I would like to use context lenght that will be longer (4k or even 8k hardly cuts it) also I would like the LLM to generate longer replies - it’s not always necessary but sometimes it’s desired (ie for code generation) - usually instructing the model to “continue” helps, but longer answers would be nice.
BTW is the “max_position_embeddings” in the model’s config the same as the " max_seq_len" in the ExLlamav2 loader settings?
Or maybe you can just point me into some more advanced tutorial discussing these thing? All the stuff I find doesn’t delve into these things (just basic tutorials how to run oobabooga or other ui and they always use default configs).

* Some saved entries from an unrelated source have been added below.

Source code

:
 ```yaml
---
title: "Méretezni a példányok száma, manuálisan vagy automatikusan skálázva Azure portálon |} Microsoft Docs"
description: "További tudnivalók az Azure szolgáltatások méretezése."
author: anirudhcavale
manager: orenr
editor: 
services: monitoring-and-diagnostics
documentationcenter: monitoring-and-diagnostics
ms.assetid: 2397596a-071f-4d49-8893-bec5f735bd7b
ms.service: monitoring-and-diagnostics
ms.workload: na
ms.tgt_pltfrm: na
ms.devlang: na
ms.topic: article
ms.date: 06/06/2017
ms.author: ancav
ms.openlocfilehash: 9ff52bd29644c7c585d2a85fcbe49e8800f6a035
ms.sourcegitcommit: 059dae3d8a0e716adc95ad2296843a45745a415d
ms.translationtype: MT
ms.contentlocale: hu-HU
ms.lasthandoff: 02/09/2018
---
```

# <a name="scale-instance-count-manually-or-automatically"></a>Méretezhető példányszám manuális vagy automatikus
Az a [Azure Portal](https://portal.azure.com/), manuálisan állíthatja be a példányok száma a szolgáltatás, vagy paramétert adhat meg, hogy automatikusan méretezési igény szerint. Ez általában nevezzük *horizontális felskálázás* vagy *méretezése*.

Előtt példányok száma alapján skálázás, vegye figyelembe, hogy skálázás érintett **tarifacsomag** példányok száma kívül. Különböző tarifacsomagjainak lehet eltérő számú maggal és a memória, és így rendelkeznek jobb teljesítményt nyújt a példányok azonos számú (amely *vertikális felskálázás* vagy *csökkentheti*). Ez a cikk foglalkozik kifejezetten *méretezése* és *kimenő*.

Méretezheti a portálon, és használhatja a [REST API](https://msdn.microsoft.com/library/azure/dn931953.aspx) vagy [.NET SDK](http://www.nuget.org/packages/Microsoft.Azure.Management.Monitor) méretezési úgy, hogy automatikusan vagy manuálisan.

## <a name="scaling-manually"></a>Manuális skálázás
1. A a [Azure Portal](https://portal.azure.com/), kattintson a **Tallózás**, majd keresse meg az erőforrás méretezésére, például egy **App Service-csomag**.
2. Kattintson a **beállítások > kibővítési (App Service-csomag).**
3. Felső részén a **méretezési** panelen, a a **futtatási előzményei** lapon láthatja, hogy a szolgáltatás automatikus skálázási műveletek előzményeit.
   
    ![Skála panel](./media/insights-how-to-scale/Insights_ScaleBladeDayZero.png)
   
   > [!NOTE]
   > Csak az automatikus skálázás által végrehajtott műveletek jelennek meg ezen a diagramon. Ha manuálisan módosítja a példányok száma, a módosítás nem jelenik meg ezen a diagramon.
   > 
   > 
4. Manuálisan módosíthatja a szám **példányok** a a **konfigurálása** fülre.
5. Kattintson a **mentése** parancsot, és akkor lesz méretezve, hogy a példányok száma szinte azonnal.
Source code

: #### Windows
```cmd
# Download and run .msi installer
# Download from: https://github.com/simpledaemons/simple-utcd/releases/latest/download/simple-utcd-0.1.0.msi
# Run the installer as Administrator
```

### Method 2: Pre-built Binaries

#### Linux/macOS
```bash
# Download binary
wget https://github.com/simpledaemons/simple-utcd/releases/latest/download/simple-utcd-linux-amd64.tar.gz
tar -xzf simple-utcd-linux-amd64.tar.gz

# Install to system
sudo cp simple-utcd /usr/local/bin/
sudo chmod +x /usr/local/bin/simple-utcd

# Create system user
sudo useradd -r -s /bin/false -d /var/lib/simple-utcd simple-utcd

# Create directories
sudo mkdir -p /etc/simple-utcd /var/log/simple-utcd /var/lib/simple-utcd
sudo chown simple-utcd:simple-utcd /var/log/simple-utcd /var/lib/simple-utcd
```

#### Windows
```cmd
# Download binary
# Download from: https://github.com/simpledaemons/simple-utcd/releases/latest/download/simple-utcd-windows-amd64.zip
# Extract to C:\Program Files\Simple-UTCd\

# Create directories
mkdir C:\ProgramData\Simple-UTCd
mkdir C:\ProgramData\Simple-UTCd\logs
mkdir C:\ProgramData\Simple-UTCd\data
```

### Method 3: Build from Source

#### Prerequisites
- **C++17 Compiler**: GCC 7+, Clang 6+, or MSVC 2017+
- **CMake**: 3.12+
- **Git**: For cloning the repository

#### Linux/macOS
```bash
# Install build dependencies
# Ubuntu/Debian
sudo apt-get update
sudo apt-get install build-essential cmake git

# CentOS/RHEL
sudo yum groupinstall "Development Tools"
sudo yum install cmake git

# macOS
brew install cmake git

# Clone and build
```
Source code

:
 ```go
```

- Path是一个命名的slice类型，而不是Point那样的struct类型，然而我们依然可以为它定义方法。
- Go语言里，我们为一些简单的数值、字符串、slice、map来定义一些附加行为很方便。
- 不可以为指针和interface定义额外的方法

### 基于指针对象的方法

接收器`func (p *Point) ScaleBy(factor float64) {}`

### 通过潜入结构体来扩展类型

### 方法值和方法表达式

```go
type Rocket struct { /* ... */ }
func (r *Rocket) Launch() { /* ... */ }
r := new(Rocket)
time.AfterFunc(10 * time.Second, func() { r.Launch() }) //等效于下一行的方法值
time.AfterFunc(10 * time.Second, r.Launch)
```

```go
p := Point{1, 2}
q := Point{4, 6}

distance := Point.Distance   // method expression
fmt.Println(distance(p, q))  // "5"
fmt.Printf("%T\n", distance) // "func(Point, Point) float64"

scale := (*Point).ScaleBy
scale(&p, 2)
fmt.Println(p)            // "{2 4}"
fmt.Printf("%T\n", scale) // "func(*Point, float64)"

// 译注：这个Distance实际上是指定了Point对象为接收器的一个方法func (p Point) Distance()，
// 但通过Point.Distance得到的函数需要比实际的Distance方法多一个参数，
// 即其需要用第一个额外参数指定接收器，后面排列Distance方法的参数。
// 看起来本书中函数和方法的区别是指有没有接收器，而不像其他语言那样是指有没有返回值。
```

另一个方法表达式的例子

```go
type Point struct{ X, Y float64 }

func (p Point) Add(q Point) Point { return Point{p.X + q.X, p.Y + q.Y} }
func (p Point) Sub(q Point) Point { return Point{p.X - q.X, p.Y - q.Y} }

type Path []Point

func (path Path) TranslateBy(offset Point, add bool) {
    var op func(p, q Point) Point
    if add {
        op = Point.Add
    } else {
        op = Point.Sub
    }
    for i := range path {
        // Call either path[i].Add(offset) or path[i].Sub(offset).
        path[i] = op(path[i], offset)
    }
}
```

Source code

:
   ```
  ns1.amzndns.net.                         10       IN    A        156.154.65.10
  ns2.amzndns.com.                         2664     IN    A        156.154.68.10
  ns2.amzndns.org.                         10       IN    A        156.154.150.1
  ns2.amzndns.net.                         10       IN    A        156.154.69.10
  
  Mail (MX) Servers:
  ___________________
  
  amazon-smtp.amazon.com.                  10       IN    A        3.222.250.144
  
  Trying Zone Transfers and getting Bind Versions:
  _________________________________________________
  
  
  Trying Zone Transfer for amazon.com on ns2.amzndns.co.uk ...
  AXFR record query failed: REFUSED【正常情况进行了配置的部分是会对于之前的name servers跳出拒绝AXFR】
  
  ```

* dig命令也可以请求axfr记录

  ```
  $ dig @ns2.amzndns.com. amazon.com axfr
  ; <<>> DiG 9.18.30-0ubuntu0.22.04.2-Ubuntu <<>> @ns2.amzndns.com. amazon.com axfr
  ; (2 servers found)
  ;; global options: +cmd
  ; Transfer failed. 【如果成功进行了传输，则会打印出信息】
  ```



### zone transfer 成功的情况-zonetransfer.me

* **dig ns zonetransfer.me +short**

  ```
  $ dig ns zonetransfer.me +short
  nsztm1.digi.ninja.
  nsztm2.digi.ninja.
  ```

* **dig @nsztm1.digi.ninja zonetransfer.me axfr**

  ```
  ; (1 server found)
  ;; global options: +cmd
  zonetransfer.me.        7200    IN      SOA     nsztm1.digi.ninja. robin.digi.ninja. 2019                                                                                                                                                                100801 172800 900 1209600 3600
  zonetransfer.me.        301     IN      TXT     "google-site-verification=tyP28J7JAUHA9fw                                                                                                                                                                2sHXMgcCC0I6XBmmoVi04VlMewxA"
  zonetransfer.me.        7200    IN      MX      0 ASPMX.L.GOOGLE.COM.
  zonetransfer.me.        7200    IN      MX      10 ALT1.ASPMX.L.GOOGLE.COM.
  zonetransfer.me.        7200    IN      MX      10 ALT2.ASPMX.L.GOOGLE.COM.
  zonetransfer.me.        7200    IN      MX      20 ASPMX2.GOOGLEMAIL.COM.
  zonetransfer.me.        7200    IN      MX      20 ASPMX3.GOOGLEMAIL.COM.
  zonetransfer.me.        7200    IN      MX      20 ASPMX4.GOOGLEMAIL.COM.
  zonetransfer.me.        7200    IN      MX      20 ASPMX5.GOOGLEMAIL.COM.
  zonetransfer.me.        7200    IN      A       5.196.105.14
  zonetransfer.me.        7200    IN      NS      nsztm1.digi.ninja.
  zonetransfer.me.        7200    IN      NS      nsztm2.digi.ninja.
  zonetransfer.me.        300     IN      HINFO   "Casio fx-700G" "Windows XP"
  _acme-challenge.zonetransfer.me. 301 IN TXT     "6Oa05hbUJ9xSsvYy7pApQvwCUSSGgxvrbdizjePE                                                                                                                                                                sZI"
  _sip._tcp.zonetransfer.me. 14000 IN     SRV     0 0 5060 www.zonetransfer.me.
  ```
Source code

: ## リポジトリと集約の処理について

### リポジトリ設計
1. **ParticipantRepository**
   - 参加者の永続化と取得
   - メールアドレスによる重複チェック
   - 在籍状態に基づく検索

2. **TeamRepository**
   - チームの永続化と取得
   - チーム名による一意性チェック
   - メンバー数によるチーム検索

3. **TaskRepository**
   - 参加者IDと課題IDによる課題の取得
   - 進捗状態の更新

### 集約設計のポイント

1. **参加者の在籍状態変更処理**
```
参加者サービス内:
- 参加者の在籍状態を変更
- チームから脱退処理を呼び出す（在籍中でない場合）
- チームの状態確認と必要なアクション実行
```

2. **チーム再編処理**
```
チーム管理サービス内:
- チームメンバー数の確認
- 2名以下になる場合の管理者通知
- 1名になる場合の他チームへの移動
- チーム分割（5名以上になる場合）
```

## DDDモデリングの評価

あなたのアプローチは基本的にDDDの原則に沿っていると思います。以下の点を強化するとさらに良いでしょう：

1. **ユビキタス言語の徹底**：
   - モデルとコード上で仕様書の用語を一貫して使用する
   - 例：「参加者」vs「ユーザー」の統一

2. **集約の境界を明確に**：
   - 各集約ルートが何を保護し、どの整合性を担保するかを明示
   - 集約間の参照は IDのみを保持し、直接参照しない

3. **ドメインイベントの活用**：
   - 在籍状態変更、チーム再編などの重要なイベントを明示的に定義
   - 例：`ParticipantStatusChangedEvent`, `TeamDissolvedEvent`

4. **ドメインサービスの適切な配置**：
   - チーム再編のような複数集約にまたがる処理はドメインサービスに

Thanks for the informative answer. I will take a look at GGUF models (although I’m not sure yet how to split them between cpu/gpu yet (I will take a look at llama.cpp parameters).
You can find a n-gpu-layers slider, when you select llama.cpp. You can just input the max amount if you want everything on the GPU. Otherwise the model you loaded will say how many layers it has during loading in the terminal.